Je sais, je fais ma grande gueule là parce que dans la vie j'ai très peur des insectes. Mais pour avoir peur, moi j'ai besoin de les voir, les insectes, ce qui n'était pas le cas ici. Donc je pensais que c'était fini, mais non. Lundi soir, je suis rentrée de cours et, complètement stressée, Emily m'explique qu'elle a passé un papier entre le mur et les plinthes de toutes les pièces et que partout, il y avait des insectes. Là, l'inquiétude montant, je lui ai quand même posé la question sur quel type d'insecte c'était.

Il s'agit en fait de l'anthrène du bouillon blanc (pälsängrar en suédois). Un nom bien pompeux pour une sorte de mini coccinelle à carapace brune. J'étais rassurée en sachant ça, car durant mes deux années à Haguenau j'ai cohabité paisiblement avec cette espèce qui avait trouvé refuge dans ma moquette. Toujours est-il, qu'Emily ne cohabite pas. Nous avons alors décidé d'appeler une société spécialisé pour nous débarasser des envahisseurs. Le rendez-vous fut pris pour vendredi, ce matin donc, à 8h. Quelques instructions nous ont été donnés : décoller les meubles de quinze centimètres du mur, vider les armoirs, et mettre les vêtements dans des sacs.
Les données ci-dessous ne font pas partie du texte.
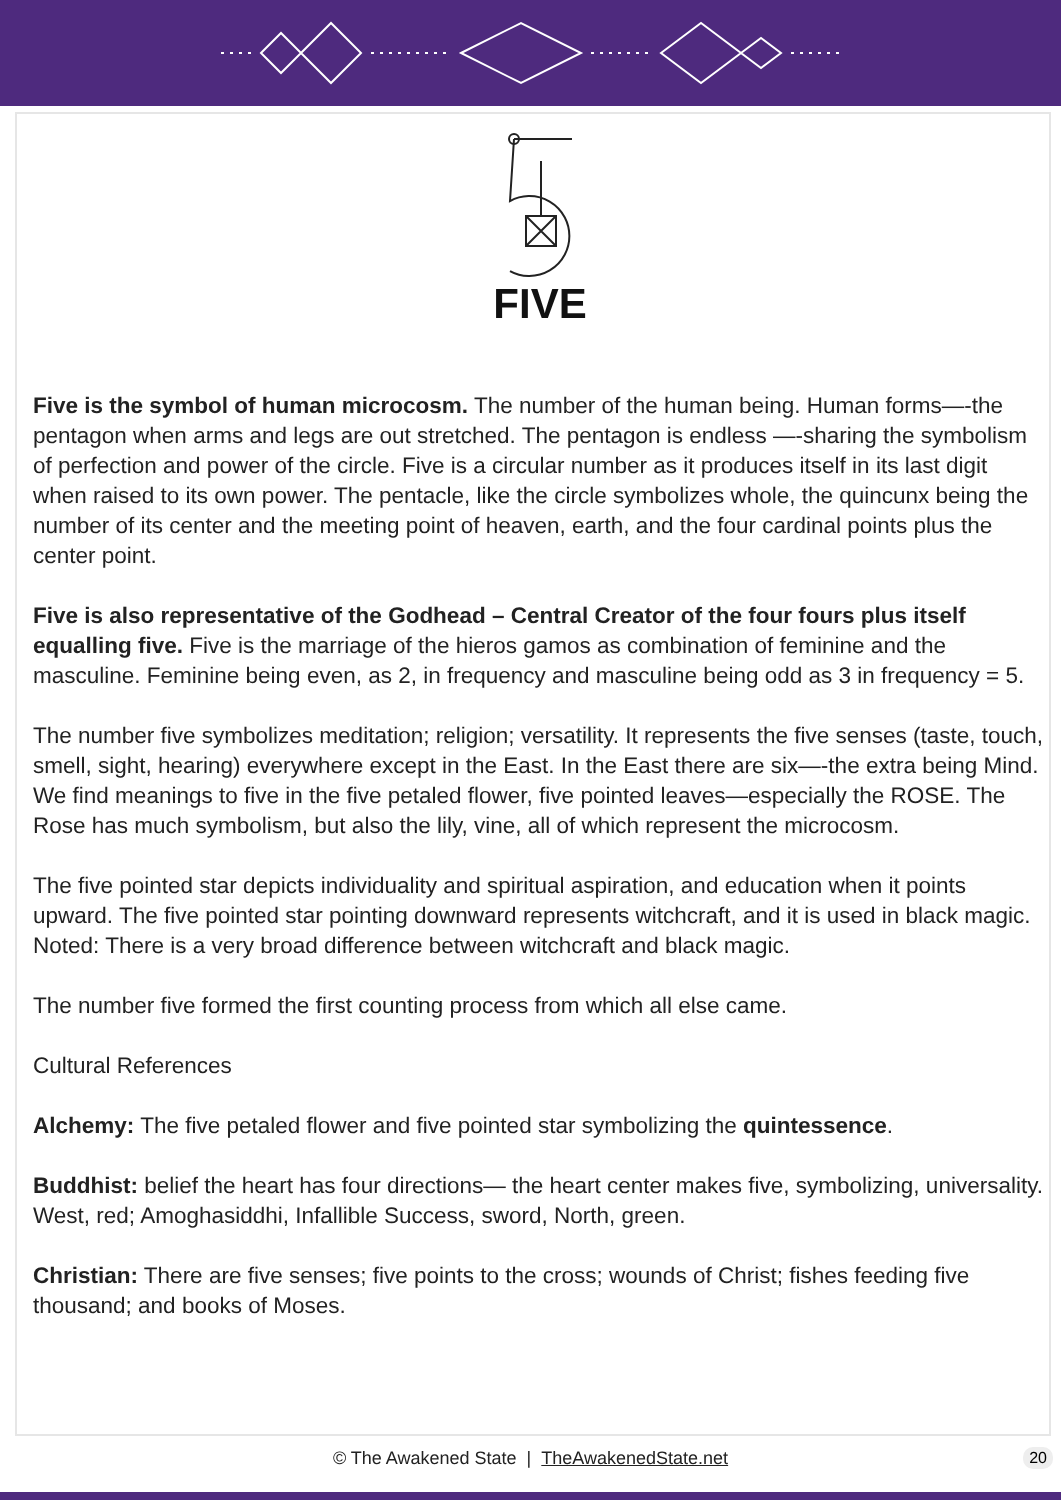FIVE
Five is the symbol of human microcosm. The number of the human being. Human forms—-the pentagon when arms and legs are out stretched. The pentagon is endless —-sharing the symbolism of perfection and power of the circle. Five is a circular number as it produces itself in its last digit when raised to its own power. The pentacle, like the circle symbolizes whole, the quincunx being the number of its center and the meeting point of heaven, earth, and the four cardinal points plus the center point.
Five is also representative of the Godhead – Central Creator of the four fours plus itself equalling five. Five is the marriage of the hieros gamos as combination of feminine and the masculine. Feminine being even, as 2, in frequency and masculine being odd as 3 in frequency = 5.
The number five symbolizes meditation; religion; versatility. It represents the five senses (taste, touch, smell, sight, hearing) everywhere except in the East. In the East there are six—-the extra being Mind. We find meanings to five in the five petaled flower, five pointed leaves—especially the ROSE. The Rose has much symbolism, but also the lily, vine, all of which represent the microcosm.
The five pointed star depicts individuality and spiritual aspiration, and education when it points upward. The five pointed star pointing downward represents witchcraft, and it is used in black magic. Noted: There is a very broad difference between witchcraft and black magic.
The number five formed the first counting process from which all else came.
Cultural References
Alchemy: The five petaled flower and five pointed star symbolizing the quintessence.
Buddhist: belief the heart has four directions— the heart center makes five, symbolizing, universality. West, red; Amoghasiddhi, Infallible Success, sword, North, green.
Christian: There are five senses; five points to the cross; wounds of Christ; fishes feeding five thousand; and books of Moses.
© The Awakened State | TheAwakenedState.net 20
Ca tombait bien, je n'avais que ça à faire ces derniers jours. Je vous raconte pas mon enthousiasme, ce matin à 7h.

A 9h30, un technicien assez jovial est arrivé. Emily lui a raconté sa version des faits en suédois. Je me suis permis de rajouter que, personnellement, je n'en avais pas vu un seul en trois mois. J'aurais volontiers rajouté que quand on fait lever les gens pour 8h on n'arrive pas à 9h30, mais étant donné mon rapport à la ponctualité, je me suis abstenue, attendu que sur ce point là, je n'ai de leçons à donner à personne. De toutes façons, en regardant par lui-même, il a bien vu qu'il n'y avait rien.

Toujours est-il que notre boby nous a expliqué qu'il nous mettait dehors pour deux heures et qu'en rentrant on allait trouver tous les insectes qui sont, soi-disant, à l'interieur des murs, agonisant sur notre plancher. Et qu'il faudrait attendre 8h de plus pour aspirer. Ayant parfaitement cerné le côté anxieux de ma colloc, il a cru bon de rajouter que nous pouvions nous attendre à entre 300 et 400 individus, le sourire aux lèvres.

Nous sommes donc parties. Pour ma part, je suis allée nager puis travailler à la bibliothèque. Sur le chemin du retour, je me préparais à trouver la maison envahie de cadavres d'insectes. Finalement, rien. Même pas un. J'étais en train de me dire mentalement que, ouf, une bonne chose de faite quand arriva Emily dans ma chambre. En passant un papier entre la plinthe et le mur de sa chambre (mais pourquoi?), elle avait trouvé deux insectes. Vivant de surcroît. Elle me dit alors qu'il fallait rappeler le gars, que ça n'avait pas marché, que dans deux jours ils allaient être 3000.

Comme je commençais à trouver l'histoire de moins en moins drôle, je lui ai dis que de toutes façons il fallait attendre cinq semaines, que c'était surement les deux seuls survivants, et qu'il fallait qu'elle arrête d'être aussi stressée. Elle a acquiescé mais m'a tout de même informé que nous allions devoir passer l'appartement à l'eau de Javel, pour être bien sures.

Le pire de toute cette étrange histoire, c'est que je n'ai vraiment pas vu une seule bestiole ici en trois mois et je finis par me demander si cette gentille jeune fille n'a pas des hallucinations dues à sa récente invasion, dans son ancienne maison. Ou tout simplement dues à un manque de proteines de son organisme. Figurez-vous que la demoiselle est végétarienne et après avoir gouté à son tofu frit la semaine dernière, je peux comprendre que son corps fasse n'importe quoi.

Tout ça pour dire, Caro, si tu me lis, même si tu ronfles, même si tu retournes tes cartes au UNO, même si tu te moques de mes cheveux, t'étais une colloc carrément mieux ! Et même que tu me manques.